We can set these parameters by maximum likelihood and then we can remove the offset from the model by computing the conditional distribution over the paper scores with the bias removed, s_{i,j} = f_i + \epsilon_{i,j}. This conditional distribution is found as

\mathbf{s}|\mathbf{y}, \alpha_f,\alpha_b, \sigma^2 \sim N(\boldsymbol{\mu}_s, \boldsymbol{\Sigma}_s)


\boldsymbol{\mu}_s = \mathbf{K}_s\mathbf{K}^{-1}\mathbf{y}


\boldsymbol{\Sigma}_s = \mathbf{K}_s - \mathbf{K}_s\mathbf{K}^{-1}\mathbf{K}_s

and \mathbf{K}_s is the covariance associated with the quality terms only with elements given by,

k_s(i,j;k,l) = \delta_{i,k}(\alpha_f + \delta_{j,l}\sigma^2).

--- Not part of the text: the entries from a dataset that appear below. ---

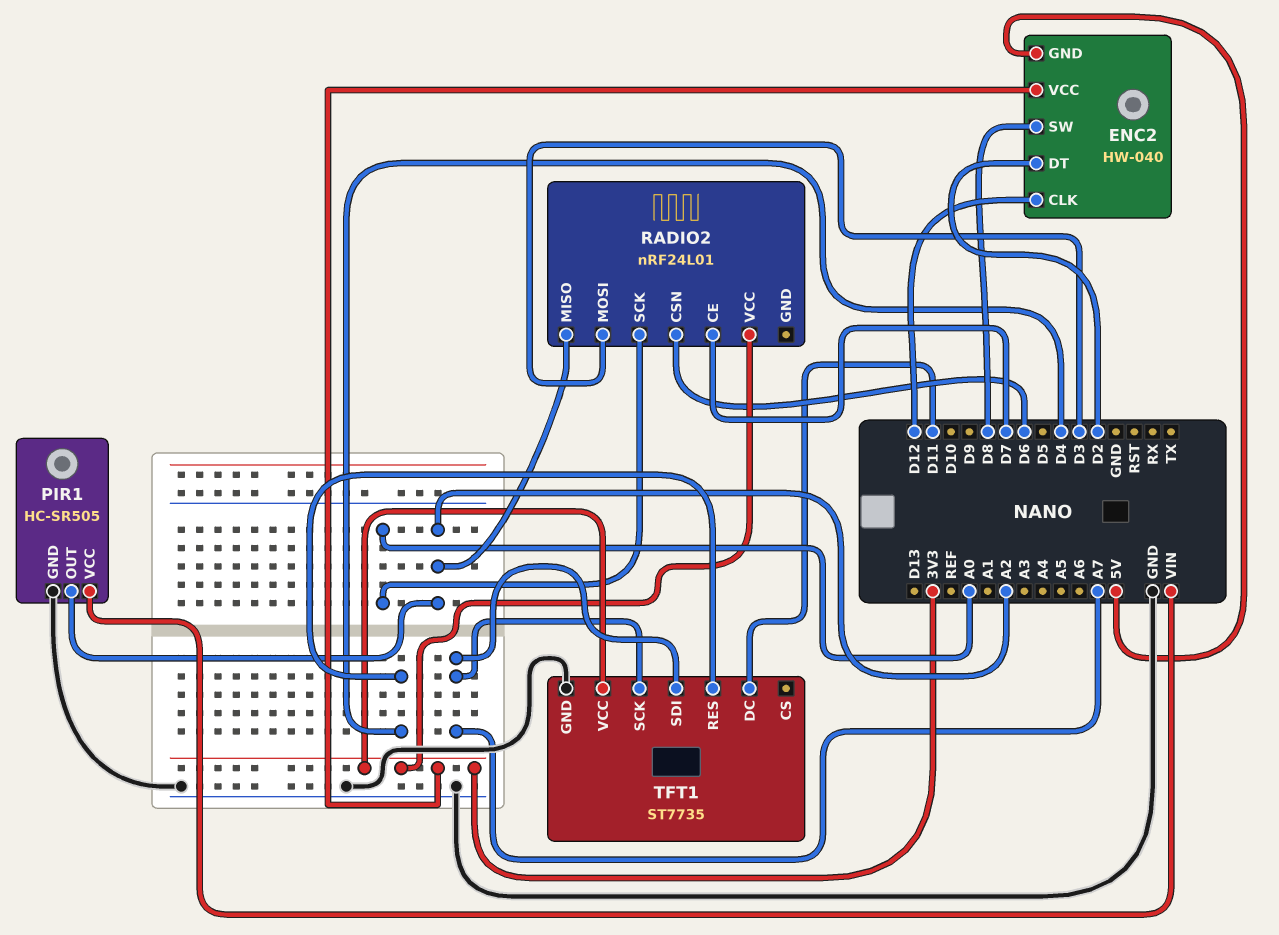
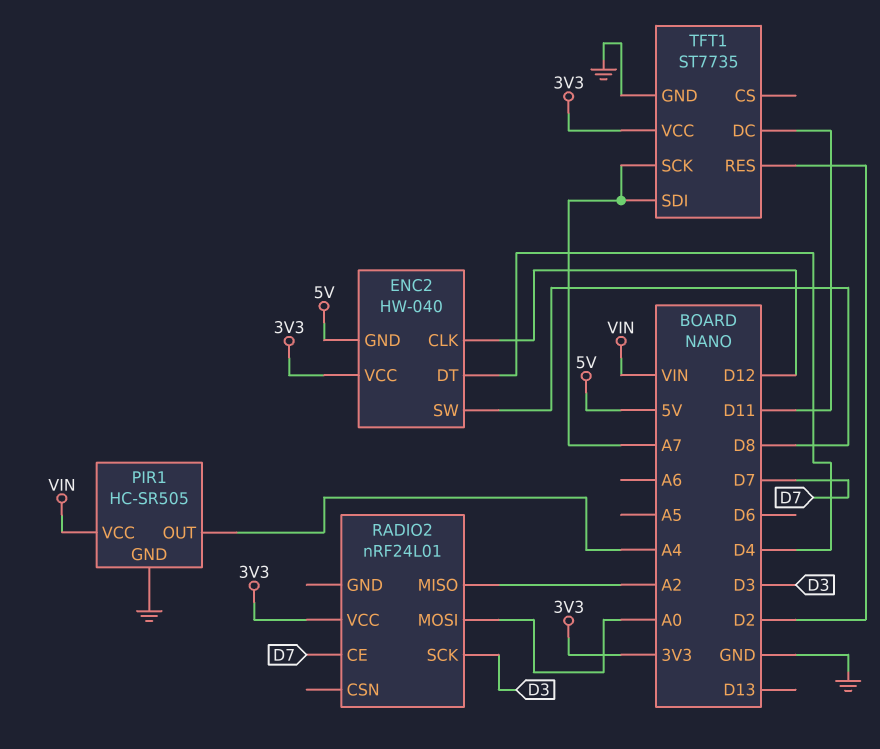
ENC2 pin DT: D2 -> D4
PIR1 pin OUT: A2 -> A4
RADIO2 pin CSN: D6 -> none
RADIO2 pin MOSI: D3 -> A0
RADIO2 pin SCK: A0 -> D3
TFT1 pin RES: D4 -> D2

We now use \boldsymbol{\mu}_s (which is both the mode and the mean of the posterior over \mathbf{s}) as the calibrated quality score.

Analysis of Variance

The model above is a type of Gaussian process model with a specific covariance function (or kernel). The variances are highly interpretable though, because the covariance function is made up of a sum of effects. Studying these variances is known as analysis of variance in statistics, and is commonly used for batch effects. It is known as an ANOVA model. It is easy to extend this model to include batch effects such as whether or not the reviewer is a student or whether or not the reviewer has published at NIPS before. We will conduct these analyses in due course. Last year, Zoubin, Max and Hong explored whether the reviewer confidence could be included in the model, but they found it did not help with performance on hold out data.

Scatter plot of Quality Score vs Calibrated Quality Score

Scatter plot of Quality Score vs Calibrated Quality Score

Probability of Acceptance

To predict the probability of acceptance of any given paper, we sample from the multivariate normal that gives the posterior over \mathbf{s}. These samples are sorted according to the values of \mathbf{s}, and the top scoring papers are considered to be accepts. These samples are taken 1000 times and the probability of acceptance is computed for each paper by seeing how many times the paper received a positive outcome from the thousand samples.